> WHAT IS BEING ASKED
Check each line of the material below for the string "also" and reply with how many have it, nothing more.

> RECORDED INFORMATION
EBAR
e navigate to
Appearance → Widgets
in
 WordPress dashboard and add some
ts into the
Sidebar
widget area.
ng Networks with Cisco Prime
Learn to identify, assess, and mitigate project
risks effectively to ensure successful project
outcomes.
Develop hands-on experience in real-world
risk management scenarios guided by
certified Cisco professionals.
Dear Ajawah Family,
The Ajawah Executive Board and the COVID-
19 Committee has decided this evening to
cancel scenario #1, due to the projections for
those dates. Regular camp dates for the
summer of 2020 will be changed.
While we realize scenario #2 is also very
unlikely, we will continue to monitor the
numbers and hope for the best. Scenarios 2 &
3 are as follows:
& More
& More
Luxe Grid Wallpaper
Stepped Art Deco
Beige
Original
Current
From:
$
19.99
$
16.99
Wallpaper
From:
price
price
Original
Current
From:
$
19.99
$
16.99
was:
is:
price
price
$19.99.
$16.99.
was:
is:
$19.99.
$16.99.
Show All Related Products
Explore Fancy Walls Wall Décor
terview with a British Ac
==
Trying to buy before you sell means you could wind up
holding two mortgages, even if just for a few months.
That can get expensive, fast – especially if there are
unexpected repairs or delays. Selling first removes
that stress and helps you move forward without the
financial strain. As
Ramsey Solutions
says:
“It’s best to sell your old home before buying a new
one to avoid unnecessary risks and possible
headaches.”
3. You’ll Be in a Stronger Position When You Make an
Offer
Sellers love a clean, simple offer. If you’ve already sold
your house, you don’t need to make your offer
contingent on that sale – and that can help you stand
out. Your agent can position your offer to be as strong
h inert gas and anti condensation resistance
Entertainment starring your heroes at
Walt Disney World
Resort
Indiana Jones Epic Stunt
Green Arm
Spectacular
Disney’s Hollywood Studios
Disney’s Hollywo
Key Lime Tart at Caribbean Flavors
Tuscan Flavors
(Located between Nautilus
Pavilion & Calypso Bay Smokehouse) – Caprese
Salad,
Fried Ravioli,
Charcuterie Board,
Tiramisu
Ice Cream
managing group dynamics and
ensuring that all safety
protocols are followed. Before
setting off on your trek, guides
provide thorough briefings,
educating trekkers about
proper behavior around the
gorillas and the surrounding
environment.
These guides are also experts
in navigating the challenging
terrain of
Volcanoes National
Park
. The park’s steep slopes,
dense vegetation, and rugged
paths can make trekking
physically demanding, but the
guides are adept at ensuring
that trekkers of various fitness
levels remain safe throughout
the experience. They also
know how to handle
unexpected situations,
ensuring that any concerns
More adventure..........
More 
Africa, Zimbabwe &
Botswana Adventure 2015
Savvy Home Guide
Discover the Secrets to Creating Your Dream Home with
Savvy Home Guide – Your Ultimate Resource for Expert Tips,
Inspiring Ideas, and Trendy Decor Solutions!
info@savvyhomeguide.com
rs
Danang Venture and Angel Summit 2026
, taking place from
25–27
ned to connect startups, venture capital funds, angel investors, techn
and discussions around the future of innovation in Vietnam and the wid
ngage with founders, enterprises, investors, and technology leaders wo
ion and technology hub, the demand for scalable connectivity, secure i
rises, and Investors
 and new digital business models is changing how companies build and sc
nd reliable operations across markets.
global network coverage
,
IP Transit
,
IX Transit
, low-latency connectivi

> SOLVED PROBLEM
3